→ YOUR TASKS
1. According to the article on Maui's housing crisis, what share of homes sold on Maui in 2020 went to owners who did not plan to live in them full time?
2. Extend the article on Maui's housing crisis, beginning after its final sentence.

→ DOCUMENT SEGMENT

This is how the candidates for Maui mayor want to tackle the housing crisis

Since the last mayoral election in 2018, the typical price of a Maui home has soared to $1.15 million, a nearly $440,000 increase driven in part by a flood of out-of-state buyers who flocked to the islands during the pandemic. Unless something changes, many residents fear the diaspora of Maui’s generational families will continue, disrupting the fabric of the community.

“What we have now is a market system … the highest bidder gets the housing,” said Stan Franco of Stand Up Maui, a nonprofit that advocates for affordable housing. “And if we continue doing that, we will continue to lose our people just because they cannot afford to live here.”

Maui’s current housing crisis is decades in the making. But the situation spiraled out of control in 2020, when more than a third of the island’s workers lost jobs after the pandemic struck. That same year, 70% of homes sold on Maui went to owners who didn’t plan to live in them full time, such as investors and vacation homeowners, an analysis by a Hawai’i Appleseed researcher found.

→ RECORDS SUPPLIED
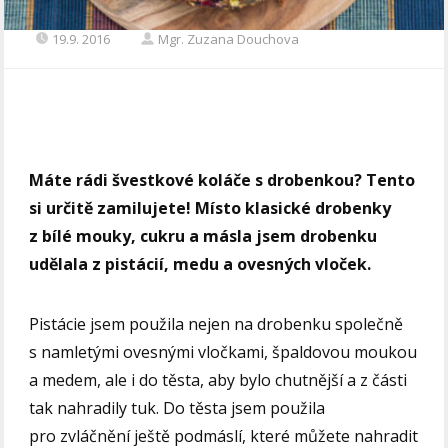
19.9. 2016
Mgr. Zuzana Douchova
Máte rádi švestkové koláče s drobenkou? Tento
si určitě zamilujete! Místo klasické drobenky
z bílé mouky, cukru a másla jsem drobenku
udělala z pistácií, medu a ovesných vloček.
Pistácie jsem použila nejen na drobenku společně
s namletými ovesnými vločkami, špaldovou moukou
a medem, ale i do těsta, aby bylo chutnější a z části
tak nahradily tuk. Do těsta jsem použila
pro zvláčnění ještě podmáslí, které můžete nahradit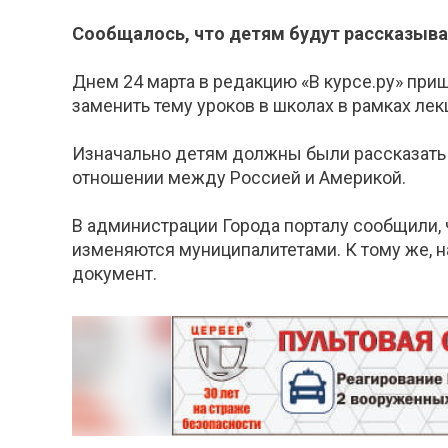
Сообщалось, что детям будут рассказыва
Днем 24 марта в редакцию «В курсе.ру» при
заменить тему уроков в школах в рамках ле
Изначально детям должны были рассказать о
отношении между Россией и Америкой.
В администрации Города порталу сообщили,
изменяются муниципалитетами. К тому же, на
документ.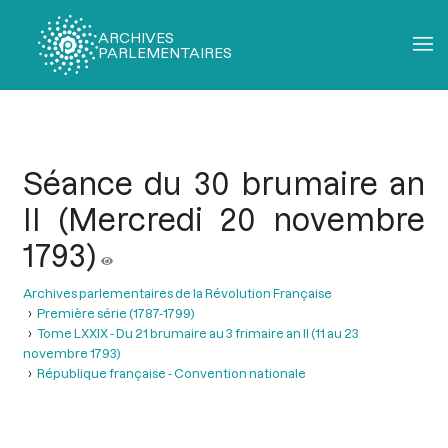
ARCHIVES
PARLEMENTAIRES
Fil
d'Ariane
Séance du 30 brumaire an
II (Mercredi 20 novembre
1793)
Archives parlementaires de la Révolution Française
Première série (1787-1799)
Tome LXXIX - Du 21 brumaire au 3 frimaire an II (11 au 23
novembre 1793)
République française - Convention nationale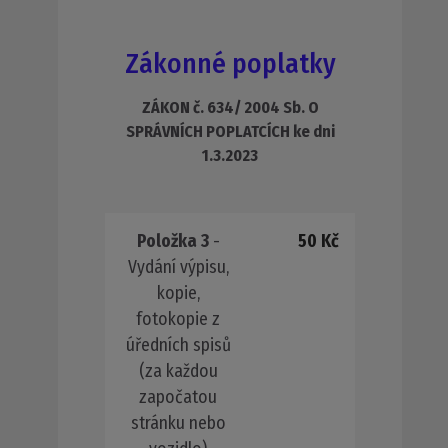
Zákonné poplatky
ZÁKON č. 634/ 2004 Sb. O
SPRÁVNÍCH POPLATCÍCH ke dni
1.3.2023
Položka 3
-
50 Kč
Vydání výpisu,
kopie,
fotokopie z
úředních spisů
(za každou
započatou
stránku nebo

→ EXERCISE RESPONSES
1. 70%.

2.
Since then, the Maui County Council made drastic changes in hopes of spurring more affordable housing, including by raising taxes on investment homes and vacation rentals to put a total of $58 million into the county’s affordable housing fund. But the council members just control the purse strings and make county laws; it’s the mayor—and the county administration as a whole—who are responsible for turning that policy and money into action.

“We need the political will to do this,” said Franco.